Ein Aufruf an alle Bahnreisende

So oder so, ich finde es immer super spannend, andere Leute beim Lesen zu beobachten und herauszufinden, was sie da gerade lesen. Ich finde es auch herrlich, wenn andere Leute so von ihrem Buch eingenommen sind, dass sie wirklich alles um sich herum vergessen und zum Beispiel laut lachen, wenn sie etwas witziges Lesen. Manchmal scheint es auch so spannend zu sein, dass es das morgens liebevoll geschmierte Butterbrot nicht in den Mund schafft, sondern kurz davor immer wieder anhält. Leser im Zug sind mir auch deswegen sympathisch, weil sie einfach mal die Klappe halten. Ich setze mich gerne neben Leser, da hat man seine Ruhe – kein Dauertelefonat und keine Musik, die (mehr oder weniger dumpf) durch die Ohrstöpsel zu einem rüber plärrt. Also Leute, hier ein Appell: Lest mehr im Zug!
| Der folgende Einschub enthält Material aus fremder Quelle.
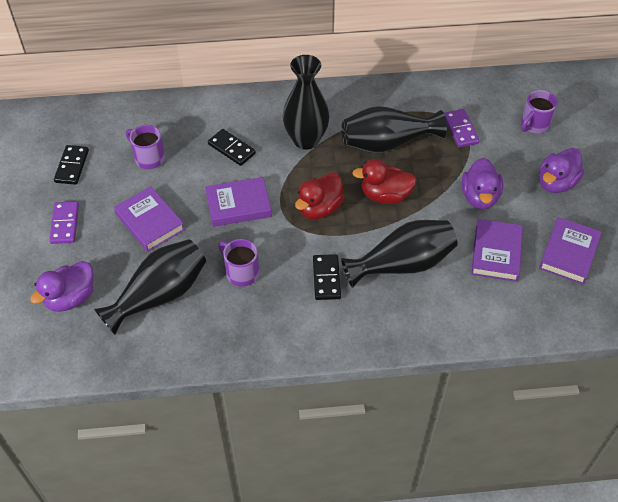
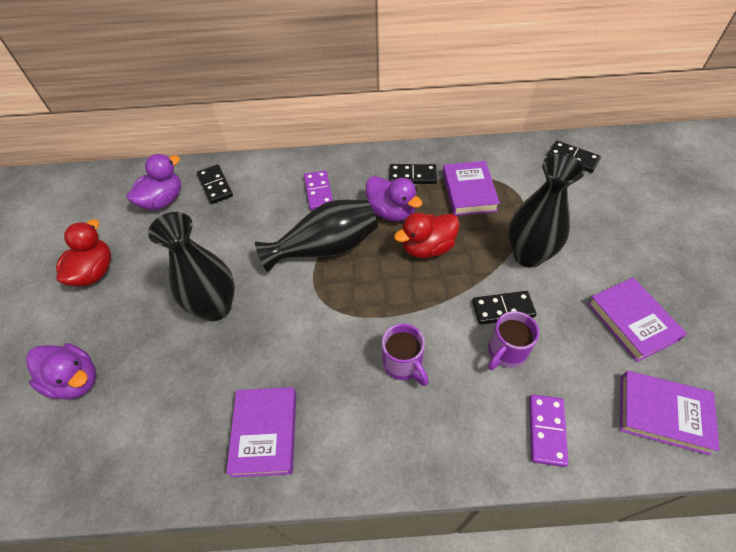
black domino: [54,145,89,185] [208,129,256,166] [313,254,341,300] = 3 -> [197,165,233,204] [389,164,437,184] [472,291,537,325] [547,141,601,173] = 4
black vase: [94,239,206,335] [283,55,330,150] [341,106,447,153] [341,220,458,288] = 4 -> [148,212,235,321] [255,200,378,273] [508,153,585,267] = 3
purple mug: [126,125,165,169] [218,239,259,287] [521,90,558,134] = 3 -> [382,324,429,386] [488,311,539,370] = 2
Natürlich interessiert mich aber auch Eure Meinung! Was sind Eure Erfahrungen? Lest Ihr gerne im Zug? Oder ist es Euch dort zu laut? Was für ein leser seid Ihr? Hinterlasst gerne einen Kommentar.

So long – read on!
Eure Pendlerin

2 Kommentare zu „Zeitvertreib beim Bahnfahren – Lesen im Zug

  1. Würde ich ein Buch mitnehmen wollen, meine Tasche wäre voll davon, leider. Bücher für Blinde sind nämlich mal mindestens doppelt so dich wie ein normales Buch…Gut, ich könnte Ebooks mit einer Braillezeile lesen, aber da schlaf ich bei ein, sodass mir im Grunde eher das Hörbuch bleibt. Apropos Hörbuch. Ein Bekannter von mir hat mal im Zug ein Hörbuch gehört, sein Gegenüber auch und beide haben unabhängig von einander immer wieder lachen müssen, bis der eine den anderen fragte „Hörst du auch gerade das Känguru?“ Tatsächlich hatten beide das selbe Hörbuch an und mussten darüber nur noch mehr lachen.